Al entrar por primera vez en
una habitación, todo parece tener utilidad. Si hay, por ejemplo, un armario, el
visitante lo creerá siempre lleno de ropa o de herramientas perfectamente
ordenadas; si, además, hay una ventana, estará convencido de poder abrirla y
tratará de asomarse para admirar las vistas que nunca deberían ser las de un triste
patio interior. En principio, nadie teme la avería o el desprecio. La
posibilidad de la gotera -o de la puerta bloqueada- queda fuera de la imaginación.
Si no se vive a conciencia, tampoco el mobiliario sin uso puede explicarse.

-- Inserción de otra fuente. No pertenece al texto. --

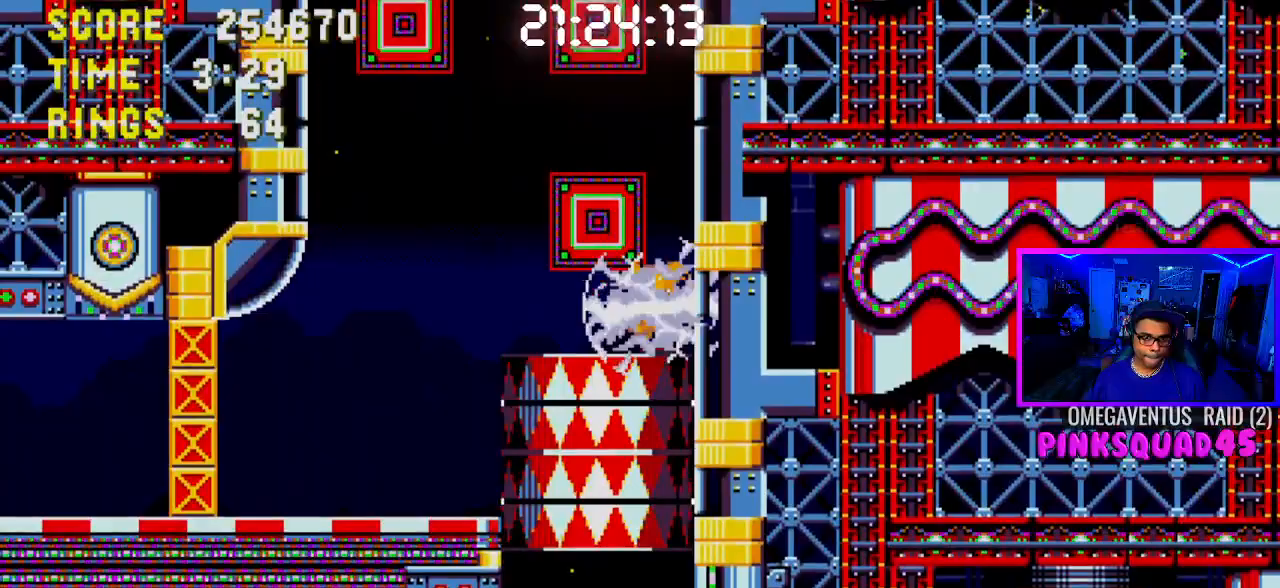
{"dt_ms": 500, "buttons": ["DPAD_DOWN"], "left_stick": "center", "right_stick": "center", "events": [[17, "DPAD_DOWN", "down"], [133, "DPAD_RIGHT", "down"], [350, "DPAD_RIGHT", "up"]]}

Sucede lo mismo en las ciudades
extrañas. El forastero alza la mirada, ralentiza el paso y contempla el dibujo
de las fachadas que proporcionan cobijo a los afortunados, como si eso diese
razón a su visita, como si la existencia del lugar se justificase por las
siluetas que lo conforman y no por las personas que lo habitan. En la ciudad, esperan
siempre sitios nuevos de belleza porque nuestro camino es el de la vida forjada
a golpes de responsabilidad y tedio: el negocio o la reunión a la que llegamos
tarde, el recado improrrogable. No hay amabilidad en un espacio que,
sencillamente, no está hecho para eso.
A veces, sin embargo, nos damos
pausa y la ruta nos lleva de la mano. Se trata, entonces, también en Santander,
de volver a respirar las calles, de reconocerlas una vez más. En un paseo sin urgencias,
intentamos desvelar el significado preciso de las piedras y de los nombres,
ligando nuestro presente a una historia que realmente importa. No cabe imaginar
una empresa más valiente: abandonar la ciudad propia, sustituirla por un
espacio tallado durante siglos por otros hombres que merecieron su oxígeno tanto,
al menos, como lo merecemos nosotros. Admitir, en definitiva, que nada ha
empezado hace veinte o treinta años.
El
convencimiento brota de la mirada lenta y reposada; de la humildad del estudio
sereno de las cosas que no son cosas simplemente nuestras, sino de todos. Que
el roce de los días en la calle pueda allanarse con la verdad que se comparte.
* Columna publicada el 20 de octubre de 2016 en El Diario Montañés.